Abramovich alhasil menemukan seorang manajer yang tidak populer tapi mampu membawa FC Porto menjuarai Liga Champion 2004. Orang itu yaitu Jose Mourinho. Kebanyakan publik Chelsea tak menangisi kepergian Ranieri di tamat animo itu sebab dinilai memang tidak berkelas. Lagi pula impian tertinggi publik Stamford Bridge bukan pada Ranieri, tetapi pada Abramovich. Hasil yang serba tanggung, seperti takdirnya selama ini, kembali diderita Ranieri. Dia harus mendapatkan realita tidak sanggup mengelola skuad yang banyak berisikan bintang.

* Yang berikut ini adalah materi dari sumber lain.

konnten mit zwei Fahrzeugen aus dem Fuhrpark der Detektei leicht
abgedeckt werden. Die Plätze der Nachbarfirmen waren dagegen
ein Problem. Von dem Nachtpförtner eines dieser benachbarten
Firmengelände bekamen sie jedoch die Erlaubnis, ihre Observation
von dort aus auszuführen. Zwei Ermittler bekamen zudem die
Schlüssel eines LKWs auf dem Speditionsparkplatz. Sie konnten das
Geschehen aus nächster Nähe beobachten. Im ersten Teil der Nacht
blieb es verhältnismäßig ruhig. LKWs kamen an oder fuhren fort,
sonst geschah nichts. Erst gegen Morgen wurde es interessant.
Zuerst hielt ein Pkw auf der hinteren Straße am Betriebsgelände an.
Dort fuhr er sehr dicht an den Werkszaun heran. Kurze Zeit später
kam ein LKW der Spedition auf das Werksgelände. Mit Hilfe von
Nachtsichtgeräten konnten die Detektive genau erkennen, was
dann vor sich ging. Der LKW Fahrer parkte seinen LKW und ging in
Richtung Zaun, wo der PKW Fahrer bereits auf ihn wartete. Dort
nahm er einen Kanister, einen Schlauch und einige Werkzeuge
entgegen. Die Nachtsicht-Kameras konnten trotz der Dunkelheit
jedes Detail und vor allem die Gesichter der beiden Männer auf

Takdir Ranieri yakni klub kecil, sebuah penyematan sahih yang terbukti hingga kini. Selama empat ekspresi dominan, Ranieri hanya sukses menaikkan nilai dan peringkat Chelsea. Sukses kecil lainnya mematok John Terry, Wayne Bridge, dan Frank Lampard sebagai pondasi bangunan tim. Dia juga mendatangkan Didier Drogba dan Arjen Robben. Namun, tepat 31 Mei 2004 karier Ranieri disudahi Abramovich.